TUDO DEMORANDO EM SER TÃO RUIM

POR MAURO IASI

Ouvi dizer que anda triste. É compreensível, os tempos andam bicudos. Nós podemos e às vezes devemos exercer nosso direito à tristeza, pois, como disse Brecht, aquele que anda por aí sorrindo ainda não recebeu a trágica notícia. Só não temos, no entanto, o direito à desesperança.

Quando reclamamos de nosso tempo e de nossas dificuldades, às vezes não vendo saída, podemos estar sendo profundamente injustos com todos aqueles que viveram tempos de barbárie muito mais dramáticos do que estes que nos couberam. Lembremos o nazi-fascismo, os anos da Primeira Guerra Mundial, a chacina que se abateu sobre os povos que vislumbraram caravelas invadindo suas aldeias, da dor daqueles acorrentados em porões atravessando oceanos de sangue e cobiça – ou mesmo as famílias palestinas ou sírias hoje forçadas a verem seus lares em escombros, uma mãe agarrada ao filho na inclemência do mar do exílio…
É certo que a dor que sentimos não pode ser relativizada, pois não há dor menor para quem sente o abismo se abrindo sobre seus pés, seja porque o mundo resolveu dar uma volta em sua espiral e mergulhar na noite, seja pelo seu coração partido por alguma adaga da vida cotidiana.
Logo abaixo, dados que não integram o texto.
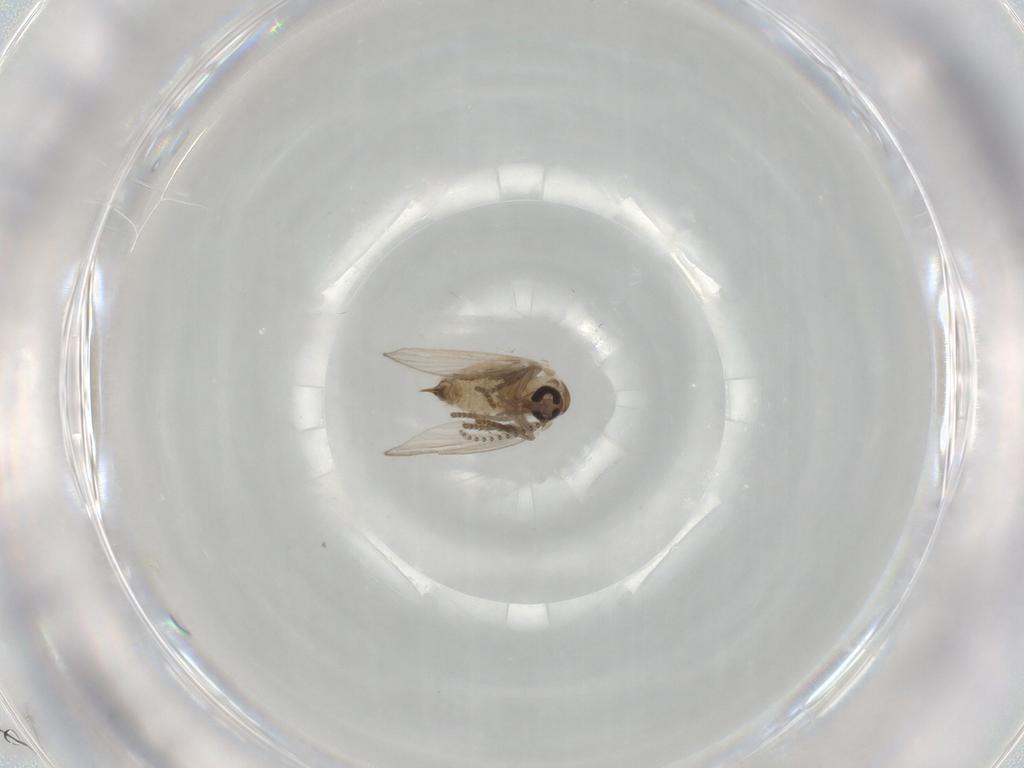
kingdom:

Dor é dor, dói do mesmo jeito e às vezes chega a nos arrastar pelos tortuosos caminhos da depressão.
Temos recebido notícias alarmantes de jovens camaradas e companheiros que resolvem abreviar seu sofrimento pulando para fora desta merda de vida. Não os julgo, nem os condeno, mas queria oferecer, como um ombro amigo, algumas palavras para ajudar na travessia destes tempos.
Sei que palavras são coisa muito pequena e ajudam pouco, mas todo profundo descolsolo se funda da percepção de que estamos tão longe de qualquer saída que tanto faz seguir andando ou desistir. Às vezes ajuda saber onde estamos. Dizem que o desespero dos náufragos está principalmente em não saber quanto falta para se chegar a alguma terra firme. Então vamos lá.
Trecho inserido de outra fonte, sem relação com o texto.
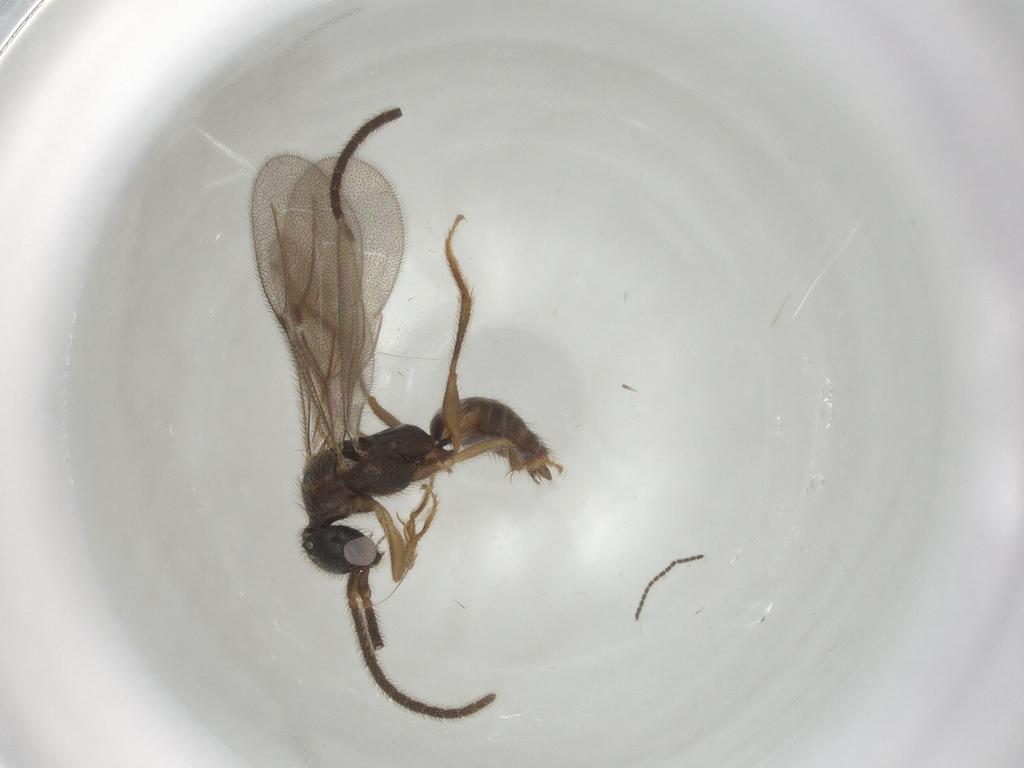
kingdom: Animalia
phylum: Arthropoda
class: Insecta
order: Hymenoptera
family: Bethylidae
A única coisa que gostaria de dizer é: não fiquem sozinhos. Atravessar uma depressão é difícil. Sozinho é impossível. Não acredite nessa bobagem de dar um tempo dos outros para poder encontrar a si mesmo – você nunca vai se encontrar em você mesmo. Somos seres sociais e nos conhecemos na relação com os outros. Esta merda de sociedade se funda na fragmentação do ser social em cápsulas individuais, naquilo que Norbert Elias chamou de homus clausulos. Nos jogam nas costas o peso de garantir nossa existência como se ela fosse fruto de nosso exclusivo esforço individual e depois que fracassamos nos fazem sentir que a responsabilidade é nossa.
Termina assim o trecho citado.